— TASK TO CARRY OUT —
Nothing but a number should be given: how many lines in the listing contain the word "string".

⁂

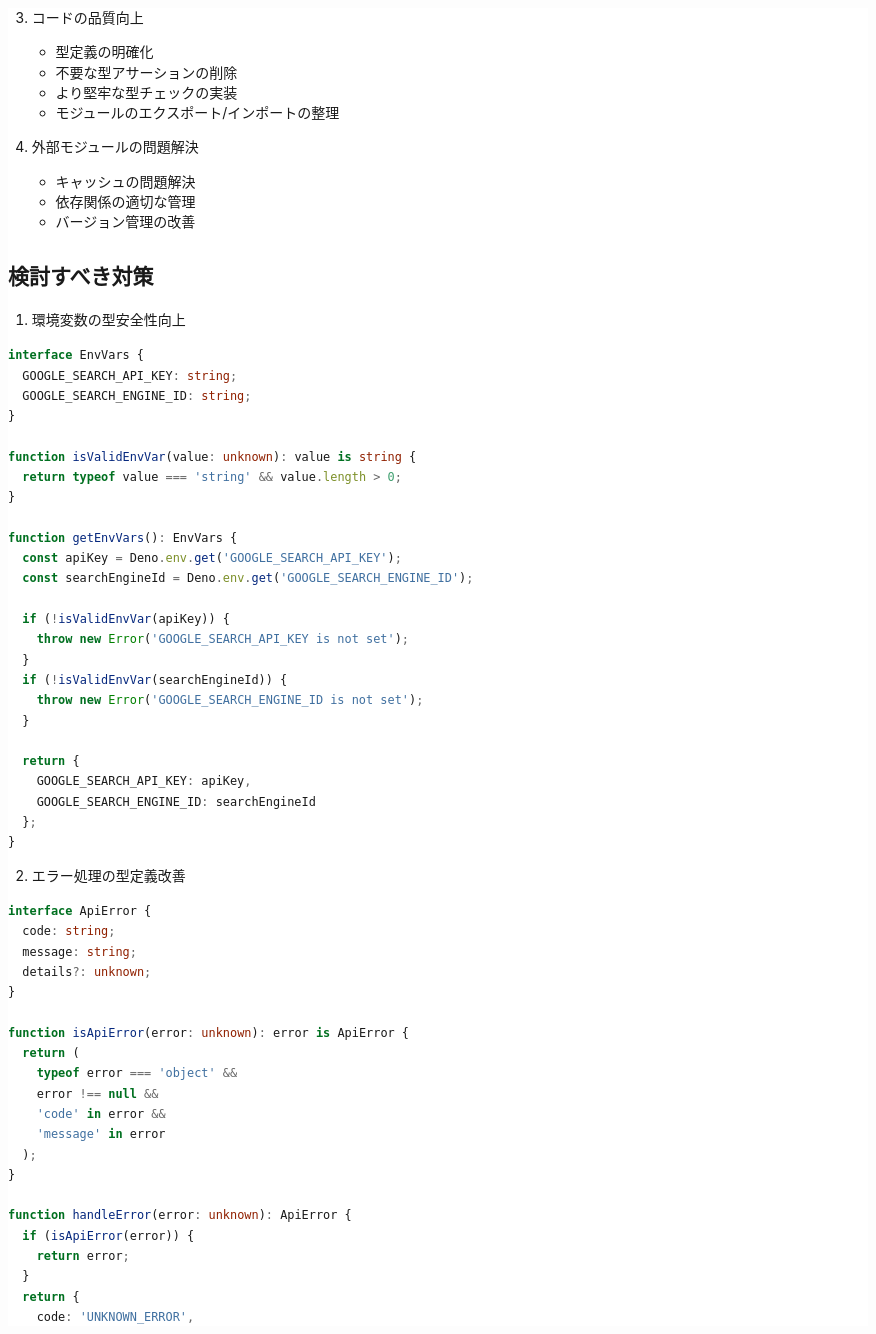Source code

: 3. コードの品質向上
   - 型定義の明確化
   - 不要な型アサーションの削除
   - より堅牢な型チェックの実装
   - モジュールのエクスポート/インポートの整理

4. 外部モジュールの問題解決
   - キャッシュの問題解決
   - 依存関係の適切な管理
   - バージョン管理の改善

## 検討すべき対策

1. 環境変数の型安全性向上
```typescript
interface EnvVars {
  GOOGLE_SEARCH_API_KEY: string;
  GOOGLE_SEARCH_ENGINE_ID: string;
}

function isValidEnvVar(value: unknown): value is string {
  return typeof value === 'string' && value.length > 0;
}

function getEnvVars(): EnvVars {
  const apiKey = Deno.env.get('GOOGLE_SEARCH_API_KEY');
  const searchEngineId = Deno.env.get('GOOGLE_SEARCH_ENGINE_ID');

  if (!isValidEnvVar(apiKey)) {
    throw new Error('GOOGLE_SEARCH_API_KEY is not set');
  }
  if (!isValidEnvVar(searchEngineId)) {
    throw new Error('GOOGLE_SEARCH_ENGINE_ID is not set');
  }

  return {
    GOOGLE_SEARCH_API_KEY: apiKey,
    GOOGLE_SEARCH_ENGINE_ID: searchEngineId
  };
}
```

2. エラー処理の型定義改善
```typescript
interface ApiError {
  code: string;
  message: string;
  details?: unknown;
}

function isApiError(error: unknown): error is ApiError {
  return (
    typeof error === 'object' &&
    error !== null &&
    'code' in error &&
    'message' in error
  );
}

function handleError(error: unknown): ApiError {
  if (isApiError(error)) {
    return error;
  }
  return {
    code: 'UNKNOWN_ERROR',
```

⁂

— EXPECTED ANSWER —
6